View Single Post
Old 04-25-2013, 12:35 PM   #13
southernstar
Registered User
 
Join Date: Apr 2012
Location: Ontario, Canada
Posts: 598
I am planning on a 3500 plus km road trip this summer to Canada's east coast and was considering replacing the water pump on my 2000 Base Boxster with 93,000 km (about 57,000 miles) as a precautionary measure, based upon the suggestion of some on this site (in other threads) that this should be done as a prophylactic on cars when they reach 60,000 miles. Pedro (of Pedro's Board) has opined that if a water pump aint broke, don't fix it. He has over 200.000 miles on the original water pump in his 986 and specializes in servicing 986 Boxsters, so I suspect he should know of what he speaks. Furthermore, it will take me another 3 years to reach even the 72,000 miles at which AKnowles failed (and forever to reach the 142,000 miles at which grtc-68's failed).

Pedro suggests that when you replace the serpentine belt (as I am doing before the trip), to check for signs of beaing play in the pulley and leakage (even small amounts will dry and show as a white powder on the aluminum). If no signs of either, then there is no need to replace the pump as failure is not imminent.

I know, some have had bad luck with water pumps faling early on and, even with failure of mulitple water pumps. As to the latter, I wonder how many replaced the original pump with a cheaper, non-Porsche pump. Furthermore, if the sealed coolant system develops a leak or air lock (for example, with an earlier failure of the coolant expansion tank), the impeller is far more likely to fail as they do not like running dry, or pushing air! In any event, when I asked my own mechanic if he thought I should replace the pump even if there are no signs of failure, he said: "Yes, some fail early. Of course, I have had some transmissions and engines fail early too - do you want me to replace those as a precautionary measure?"

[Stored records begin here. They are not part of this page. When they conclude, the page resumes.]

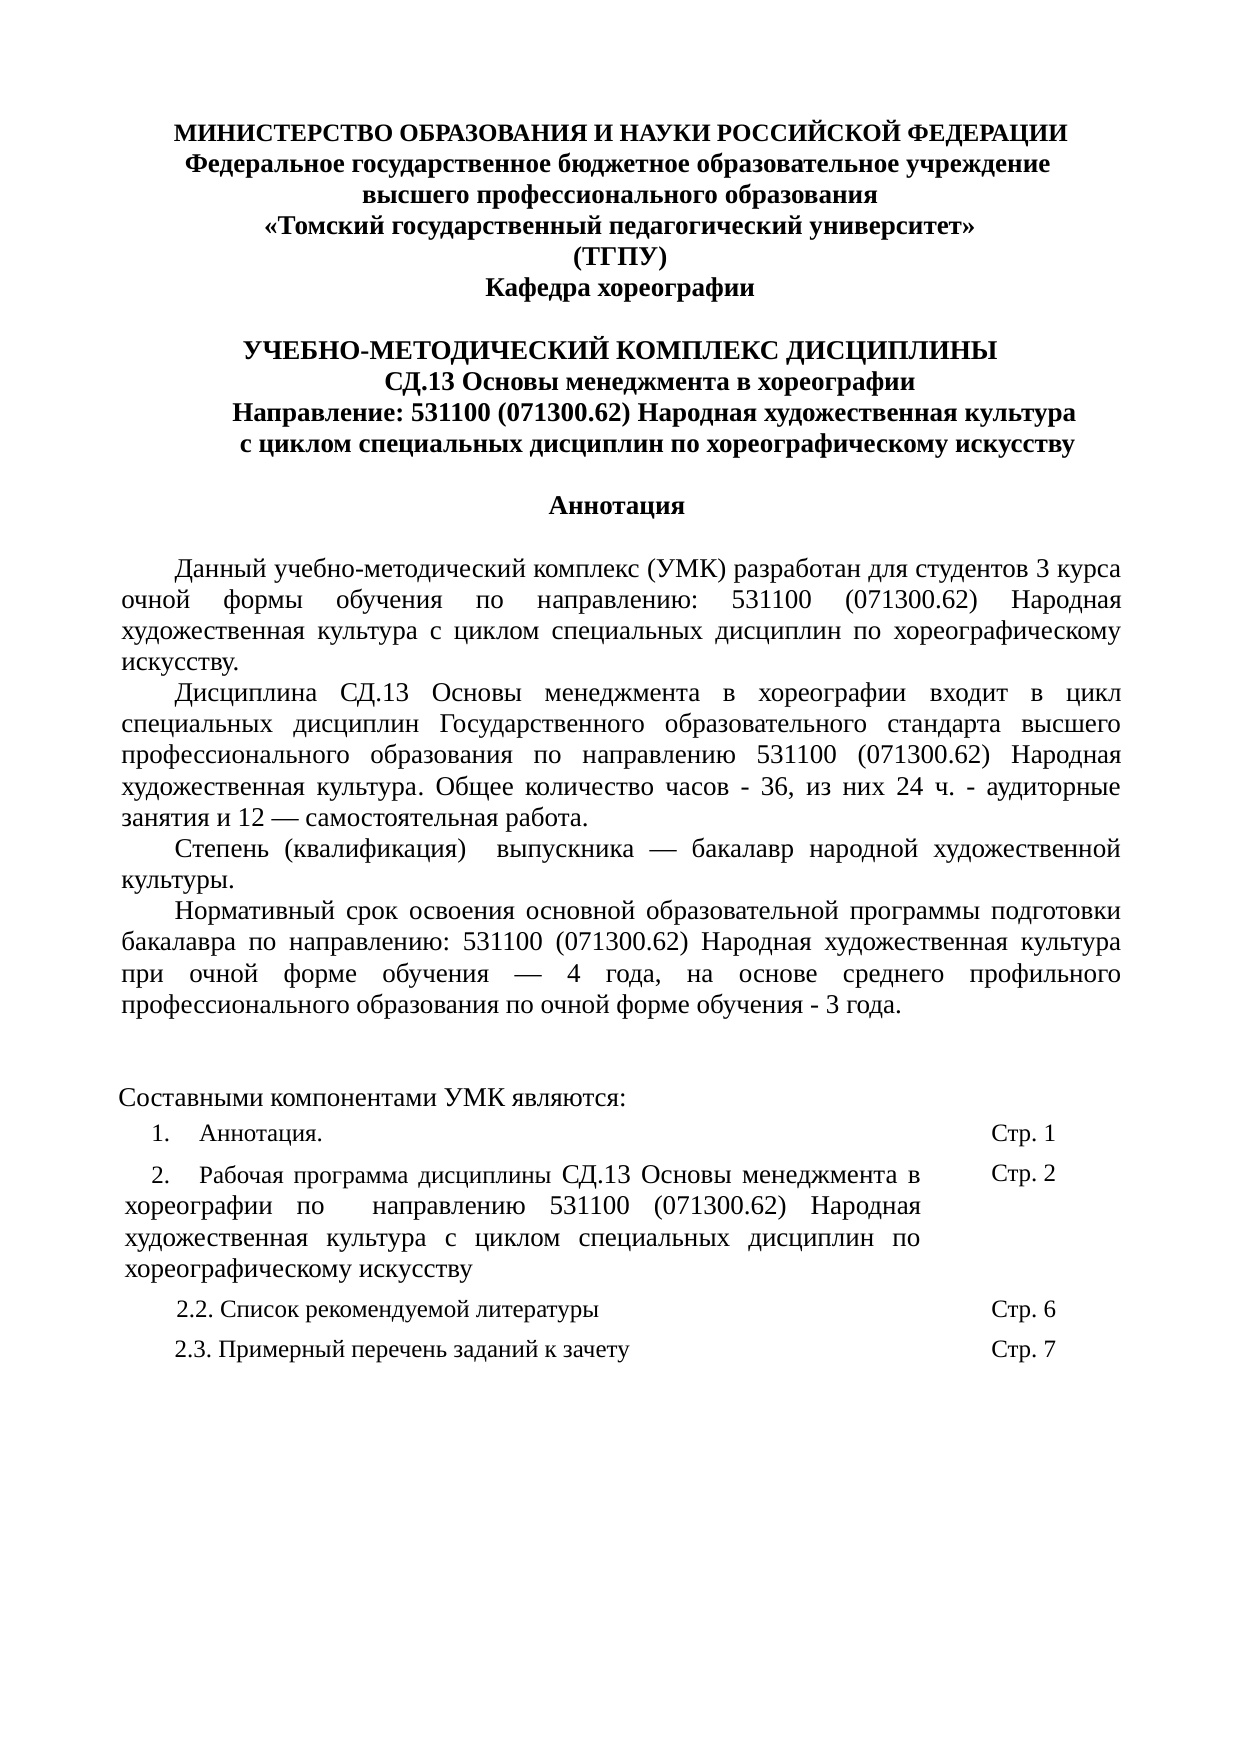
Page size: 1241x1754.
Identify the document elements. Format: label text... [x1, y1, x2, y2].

text (ТГПУ) [118, 240, 1122, 271]
text УЧЕБНО-МЕТОДИЧЕСКИЙ КОМПЛЕКС ДИСЦИПЛИНЫ [118, 334, 1122, 365]
text Составными компонентами УМК являются: [118, 1081, 1122, 1112]
text Федеральное государственное бюджетное образовательное учреждение [113, 147, 1122, 178]
table_cell Стр. 7 [985, 1329, 1123, 1369]
table_cell Рабочая программа дисциплины СД.13 Основы менеджмента в хореографии по направлению 531100 (071300.62) Народная художественная культура с циклом специальных дисциплин по хореографическому искусству [118, 1153, 985, 1289]
text Данный учебно-методический комплекс (УМК) разработан для студентов 3 курса очной формы обучения по направлению: 531100 (071300.62) Народная художественная культура с циклом специальных дисциплин по хореографическому искусству. [121, 552, 1122, 676]
text МИНИСТЕРСТВО ОБРАЗОВАНИЯ И НАУКИ РОССИЙСКОЙ ФЕДЕРАЦИИ [120, 118, 1122, 147]
text СД.13 Основы менеджмента в хореографии [118, 365, 1182, 396]
text Аннотация [118, 489, 1122, 521]
table_cell Стр. 2 [985, 1153, 1123, 1289]
table_cell 2.2. Список рекомендуемой литературы [118, 1289, 985, 1329]
text Степень (квалификация) выпускника — бакалавр народной художественной культуры. [121, 832, 1122, 894]
text Кафедра хореографии [118, 271, 1122, 303]
text Нормативный срок освоения основной образовательной программы подготовки бакалавра по направлению: 531100 (071300.62) Народная художественная культура при очной форме обучения — 4 года, на основе среднего профильного профессионального образования по очной форме обучения - 3 года. [121, 894, 1122, 1019]
table_cell Стр. 6 [985, 1289, 1123, 1329]
text Дисциплина СД.13 Основы менеджмента в хореографии входит в цикл специальных дисциплин Государственного образовательного стандарта высшего профессионального образования по направлению 531100 (071300.62) Народная художественная культура. Общее количество часов - 36, из них 24 ч. - аудиторные занятия и 12 — самостоятельная работа. [121, 676, 1122, 832]
text высшего профессионального образования [118, 178, 1122, 209]
text «Томский государственный педагогический университет» [118, 209, 1122, 240]
table_header Аннотация. [118, 1113, 985, 1153]
table_header Стр. 1 [985, 1113, 1123, 1153]
text Направление: 531100 (071300.62) Народная художественная культура [118, 396, 1122, 427]
table_cell 2.3. Примерный перечень заданий к зачету [118, 1329, 985, 1369]
text с циклом специальных дисциплин по хореографическому искусству [118, 427, 1122, 458]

Just wondering how many here have had an original waterpump fail at mileage under, say 65,000 miles that:
1. Had not previously had a failure of the coolant expansion tank; or
2. Had not otherwise previously had to add coolant to what is supposed to be a closed system (and hence never need coolant added)?
3. Had checked the pulley for play and looked for signs of even minor leakage around the shaft and found none shortly before failure.